# How to pass multi-modal data directly to models

Here we demonstrate how to pass multi-modal input directly to models. 
We currently expect all input to be passed in the same format as [OpenAI expects](https://platform.openai.com/docs/guides/vision).
For other model providers that support multi-modal input, we have added logic inside the class to convert to the expected format.
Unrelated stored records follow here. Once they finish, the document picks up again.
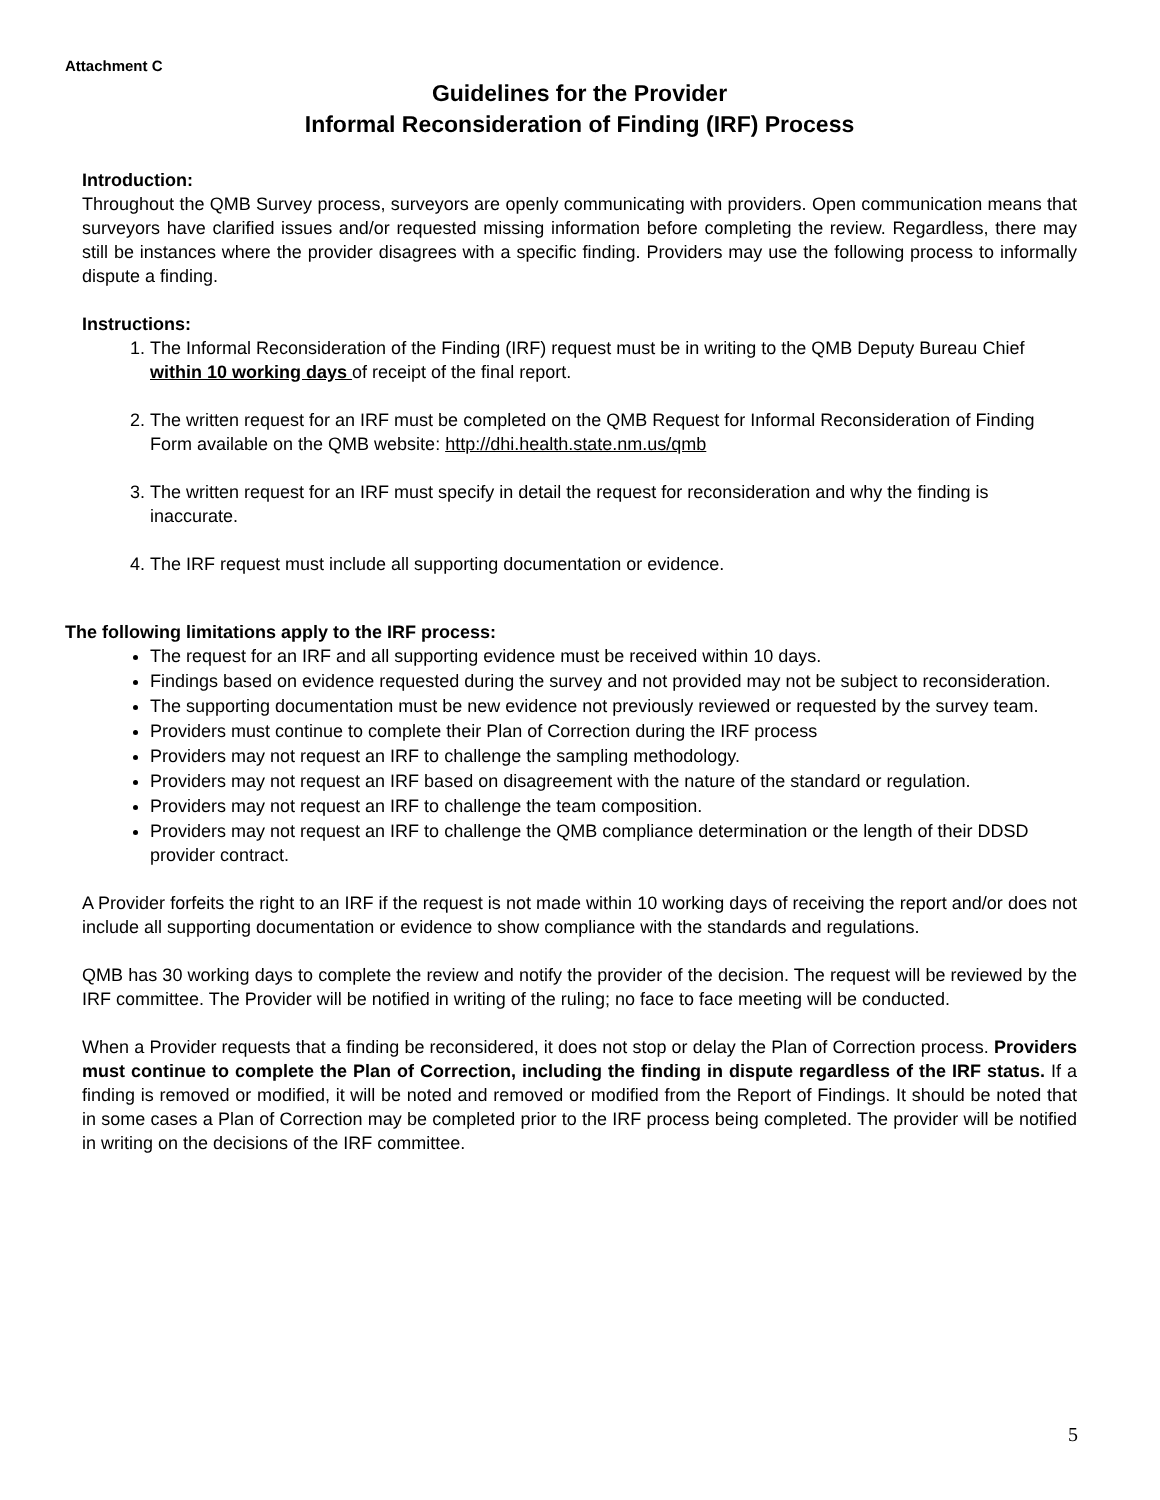Attachment C
Guidelines for the Provider
Informal Reconsideration of Finding (IRF) Process
Introduction:
Throughout the QMB Survey process, surveyors are openly communicating with providers. Open communication means that surveyors have clarified issues and/or requested missing information before completing the review. Regardless, there may still be instances where the provider disagrees with a specific finding. Providers may use the following process to informally dispute a finding.
Instructions:
1. The Informal Reconsideration of the Finding (IRF) request must be in writing to the QMB Deputy Bureau Chief within 10 working days of receipt of the final report.
2. The written request for an IRF must be completed on the QMB Request for Informal Reconsideration of Finding Form available on the QMB website: http://dhi.health.state.nm.us/qmb
3. The written request for an IRF must specify in detail the request for reconsideration and why the finding is inaccurate.
4. The IRF request must include all supporting documentation or evidence.
The following limitations apply to the IRF process:
The request for an IRF and all supporting evidence must be received within 10 days.
Findings based on evidence requested during the survey and not provided may not be subject to reconsideration.
The supporting documentation must be new evidence not previously reviewed or requested by the survey team.
Providers must continue to complete their Plan of Correction during the IRF process
Providers may not request an IRF to challenge the sampling methodology.
Providers may not request an IRF based on disagreement with the nature of the standard or regulation.
Providers may not request an IRF to challenge the team composition.
Providers may not request an IRF to challenge the QMB compliance determination or the length of their DDSD provider contract.
A Provider forfeits the right to an IRF if the request is not made within 10 working days of receiving the report and/or does not include all supporting documentation or evidence to show compliance with the standards and regulations.
QMB has 30 working days to complete the review and notify the provider of the decision. The request will be reviewed by the IRF committee. The Provider will be notified in writing of the ruling; no face to face meeting will be conducted.
When a Provider requests that a finding be reconsidered, it does not stop or delay the Plan of Correction process. Providers must continue to complete the Plan of Correction, including the finding in dispute regardless of the IRF status. If a finding is removed or modified, it will be noted and removed or modified from the Report of Findings. It should be noted that in some cases a Plan of Correction may be completed prior to the IRF process being completed. The provider will be notified in writing on the decisions of the IRF committee.
5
In this example we will ask a model to describe an image.

In [1]:
image_url = "https://upload.wikimedia.org/wikipedia/commons/thumb/d/dd/Gfp-wisconsin-madison-the-nature-boardwalk.jpg/2560px-Gfp-wisconsin-madison-the-nature-boardwalk.jpg"

In [2]:
from langchain_core.messages import HumanMessage
from langchain_openai import ChatOpenAI

model = ChatOpenAI(model="gpt-4o")

The most commonly supported way to pass in images is to pass it in as a byte string.
This should work for most model integrations.

In [3]:
import base64

import httpx

image_data = base64.b64encode(httpx.get(image_url).content).decode("utf-8")

In [4]:
message = HumanMessage(
    content=[
        {"type": "text", "text": "describe the weather in this image"},
        {
            "type": "image_url",
            "image_url": {"url": f"data:image/jpeg;base64,{image_data}"},
        },
    ],
)
response = model.invoke([message])
print(response.content)

The weather in the image appears to be clear and pleasant. The sky is mostly clear with some scattered clouds, indicating good visibility and probably a sunny day. The lighting suggests that it might be either morning or late afternoon. The lush green grass and foliage suggest that it is likely spring or summer. There are no signs of harsh weather conditions such as rain, fog, or strong winds. Overall, it looks like a calm and beautiful day.


We can feed the image URL directly in a content block of type "image_url". Note that only some model providers support this.

In [5]:
message = HumanMessage(
    content=[
        {"type": "text", "text": "describe the weather in this image"},
        {"type": "image_url", "image_url": {"url": image_url}},
    ],
)
response = model.invoke([message])
print(response.content)

The weather in the image appears to be clear and sunny. The sky is mostly blue with some scattered white clouds, suggesting a pleasant day with no signs of rain or storm. The sunlight is bright, illuminating the green grass and the wooden path, which indicates a likely warm or mild temperature. Overall, the scene depicts a calm and pleasant day.


We can also pass in multiple images.

In [6]:
message = HumanMessage(
    content=[
        {"type": "text", "text": "are these two images the same?"},
        {"type": "image_url", "image_url": {"url": image_url}},
        {"type": "image_url", "image_url": {"url": image_url}},
    ],
)
response = model.invoke([message])
print(response.content)

Yes, the two images are the same. They both depict a wooden pathway through a grassy field under a blue sky with wispy clouds. The composition, colors, and elements in both images are identical.